The snow on the tops was striped with icy 4x4 tracks. It was laid thick and muffled both the early wood-pigeon call and the shouts from the high school football match: hi-vis vests and a hi-vis ball.
The man with the dewdrop on his nose was polishing his Jaguar XJ. He lives in a park-home on the moor. He has one of those old ding-dong door bells (black plastic box with a solid, reliable button that looks like a sun-bleached Trebor Refresher) that are more usually found on the big houses, like those with the heated driveways further down the valley.

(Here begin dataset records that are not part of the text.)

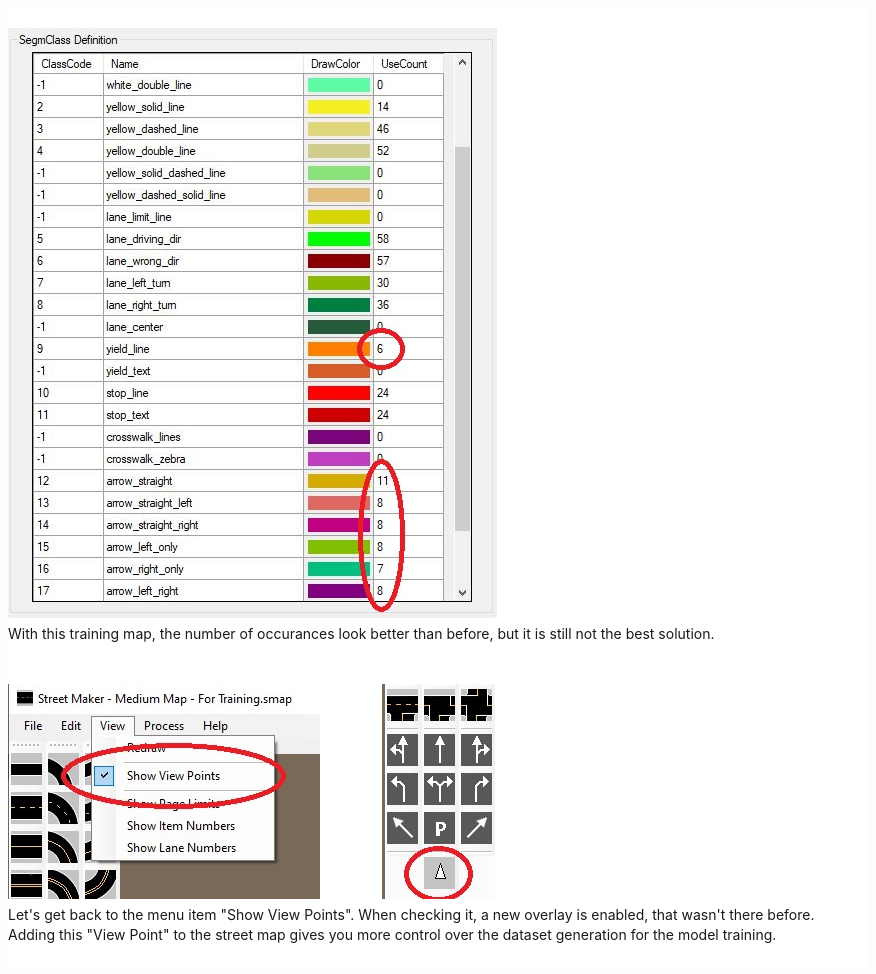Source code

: <br><img src="assets/images/streetmaker/38-medium_training_classes.jpg"/><br>
With this training map, the number of occurances look better than before, but it is still not the best solution.
<br><br>
<br><img src="assets/images/streetmaker/39-viewpoints.jpg"/><br>
Let's get back to the menu item "Show View Points". When checking it, a new overlay is enabled, that wasn't there before.<br>
Adding this "View Point" to the street map gives you more control over the dataset generation for the model training.<br><br>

The man told me his neighbours have fallen out with him.
“They’re jealous since I got the Jag'”, he said, “Them over your left shoulder… Don’t look!” he said, not taking his eyes off mine, “They’ll know we’re talking about them. They complain every time I step out of the house. And them over my left shoulder, they rang the council because I took my dog out without a lead!”
I glanced down at the floor and kicked a chipping of the decorative spar back behind the concrete rope-edging in an attempt to look nonchalant in front of the neighbours, and he continued,
“I don’t know why we can’t all just get on, I bet we sound like a load of school kids, don’t we? But we’re all pensioners!”
Later, In the garden of the man who hadn’t put his teeth in yet, I saw a ring-necked parakeet in the cherry tree.
In the garden opposite, a large and rowdy flock of black-headed gulls was squabbling over something on the lawn. The man without his teeth said they’d frightened him when he’d first come outside,
“It’s like that Alfred Hitchcock film.” he said, “You know the one I mean?”
“The Birds?” I said
“Aye, that’s the one. Let’s just hope Michael’s not lying dead behind that hedge.”